Tool to monitor for P2P anomalies and attacks using well-behaving, passive Bitcoin Core honeynodes (honeypot nodes).
The peer-observer consists of multiple components. Primiarly an extractor that
extracts events from a Bitcoin Core node and multiple tools that process the
extracted data. The extractor and tools are connected with a nanomsg-based
PUB-SUB TCP connection. The exchanged messages are serialized protobuf structures.
The extractor is written in Rust and uses the Bitcoin Core tracepoints to extract events like received and send P2P messages, open and closed P2P connections, mempool changes, and more. This is implemented using the USDT capabilites of libbpf-rs. The Bitcoin P2P protocol messages are deserialized using rust-bitcoin.
The tools are written in Python or Rust (or any other language that supports nanomsg
and protobuf). They subscribe to the nanomsg publisher. For example, the logger tool
simply prints out all messages that it receives, the metrics tool produces prometheus
metrics, and the addr-connectivity tool tests received addresses if they are reachable.
Python tools can make use of the protobuf/python-types to deserialize the Protobuf
messages while Rust tools can use the types from the shared Rust module.
┌──────────────────────┐
Nanomsg │ Tools │
PUB-SUB │ │
┌──────┼──►logger │
Tracepoints │ │ │
┌───────────┐ via libbpf ├──────┼──►metrics │
│ Bitcoin │ ┌───────────┐ │ │ │
│ Core Node ├──────────► extractor ├─────┼──────┼──►archiver │
└───────────┘ └───────────┘ │ │ │
├──────┼──►addr-connectivty │
│ │ │
└──────┼──►... │
protobuf │ │
messages └──────────────────────┘
On public.peer.observer, I run a peer-observer instance with multiple Bitcoin Core honeynodes. To avoid leaking the IP addresses of these honeynodes (an P2P attacker would just not attack these), public access is limited.
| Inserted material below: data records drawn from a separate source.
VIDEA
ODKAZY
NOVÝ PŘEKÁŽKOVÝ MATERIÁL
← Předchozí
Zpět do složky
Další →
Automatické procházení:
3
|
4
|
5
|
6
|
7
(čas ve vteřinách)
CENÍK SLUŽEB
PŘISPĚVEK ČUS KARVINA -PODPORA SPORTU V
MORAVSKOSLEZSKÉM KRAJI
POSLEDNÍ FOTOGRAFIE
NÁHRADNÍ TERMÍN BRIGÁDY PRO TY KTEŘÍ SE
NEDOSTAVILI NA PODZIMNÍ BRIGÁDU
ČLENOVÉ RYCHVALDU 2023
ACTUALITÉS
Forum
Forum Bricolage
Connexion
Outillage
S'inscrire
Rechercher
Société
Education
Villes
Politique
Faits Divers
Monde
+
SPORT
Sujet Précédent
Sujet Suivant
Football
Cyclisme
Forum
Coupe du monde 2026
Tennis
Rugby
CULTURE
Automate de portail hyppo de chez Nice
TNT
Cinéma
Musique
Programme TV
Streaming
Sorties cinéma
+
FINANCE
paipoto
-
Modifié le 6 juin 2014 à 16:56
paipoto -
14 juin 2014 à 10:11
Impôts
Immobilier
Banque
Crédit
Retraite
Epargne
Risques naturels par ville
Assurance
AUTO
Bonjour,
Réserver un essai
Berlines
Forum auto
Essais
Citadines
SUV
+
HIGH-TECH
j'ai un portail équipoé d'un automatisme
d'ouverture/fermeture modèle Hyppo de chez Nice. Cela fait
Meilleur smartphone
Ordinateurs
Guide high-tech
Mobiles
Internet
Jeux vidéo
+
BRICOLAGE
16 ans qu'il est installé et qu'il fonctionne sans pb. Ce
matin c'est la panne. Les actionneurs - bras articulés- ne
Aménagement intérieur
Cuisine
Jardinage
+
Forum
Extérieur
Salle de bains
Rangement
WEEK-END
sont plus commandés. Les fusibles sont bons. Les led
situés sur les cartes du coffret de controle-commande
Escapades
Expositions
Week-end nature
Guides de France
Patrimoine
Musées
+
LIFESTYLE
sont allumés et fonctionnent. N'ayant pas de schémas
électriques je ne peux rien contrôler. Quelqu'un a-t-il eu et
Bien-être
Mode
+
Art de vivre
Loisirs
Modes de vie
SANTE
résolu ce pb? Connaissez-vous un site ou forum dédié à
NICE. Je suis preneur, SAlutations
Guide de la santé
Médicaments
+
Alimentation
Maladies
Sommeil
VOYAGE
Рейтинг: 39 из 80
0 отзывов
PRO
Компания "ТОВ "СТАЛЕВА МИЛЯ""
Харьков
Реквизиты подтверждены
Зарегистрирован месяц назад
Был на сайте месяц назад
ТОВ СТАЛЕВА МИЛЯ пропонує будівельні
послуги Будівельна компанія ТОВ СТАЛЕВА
Setting up a peer-observer instance is non-trivial as hooking into the Bitcoin Core tracepoints requires elevated system privileges. Additionally, a few not-yet-merged patches to Bitcoin Core are required at the moment. Documentation is sparse or non-existent. Feel free to open an issue if you still want to set up an instance and I'll do my best to add more documentation.